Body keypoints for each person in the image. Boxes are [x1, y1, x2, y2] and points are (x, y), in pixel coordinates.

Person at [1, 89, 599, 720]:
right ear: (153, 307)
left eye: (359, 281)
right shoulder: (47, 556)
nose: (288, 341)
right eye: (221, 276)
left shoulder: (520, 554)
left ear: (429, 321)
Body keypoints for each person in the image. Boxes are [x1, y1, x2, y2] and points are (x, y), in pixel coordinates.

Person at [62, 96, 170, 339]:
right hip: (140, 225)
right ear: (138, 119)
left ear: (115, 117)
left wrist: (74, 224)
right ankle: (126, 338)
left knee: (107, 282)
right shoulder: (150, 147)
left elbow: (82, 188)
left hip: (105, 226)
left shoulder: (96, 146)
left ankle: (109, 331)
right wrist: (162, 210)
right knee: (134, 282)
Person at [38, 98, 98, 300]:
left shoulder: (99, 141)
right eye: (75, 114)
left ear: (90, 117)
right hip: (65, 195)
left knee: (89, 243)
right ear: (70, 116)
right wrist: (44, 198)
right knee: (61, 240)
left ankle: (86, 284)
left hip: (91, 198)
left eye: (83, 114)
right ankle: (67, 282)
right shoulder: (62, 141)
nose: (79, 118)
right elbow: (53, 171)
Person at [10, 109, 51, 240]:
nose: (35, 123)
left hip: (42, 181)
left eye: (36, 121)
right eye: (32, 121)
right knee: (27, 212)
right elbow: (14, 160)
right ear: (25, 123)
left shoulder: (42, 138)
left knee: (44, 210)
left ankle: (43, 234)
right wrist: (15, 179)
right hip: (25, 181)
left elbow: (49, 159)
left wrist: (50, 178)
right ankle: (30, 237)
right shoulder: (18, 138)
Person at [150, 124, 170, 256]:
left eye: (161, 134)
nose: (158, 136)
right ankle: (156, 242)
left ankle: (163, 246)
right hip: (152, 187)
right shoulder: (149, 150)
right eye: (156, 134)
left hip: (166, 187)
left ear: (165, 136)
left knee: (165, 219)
• • • •
◆ Description of the task: Copy back the listing above exactly, but only from the line with "left ankle: (43, 234)" through the line with "left ankle: (163, 246)", both ends included.

◆ Expected output:
left ankle: (43, 234)
right wrist: (15, 179)
right hip: (25, 181)
left elbow: (49, 159)
left wrist: (50, 178)
right ankle: (30, 237)
right shoulder: (18, 138)
Person at [150, 124, 170, 256]:
left eye: (161, 134)
nose: (158, 136)
right ankle: (156, 242)
left ankle: (163, 246)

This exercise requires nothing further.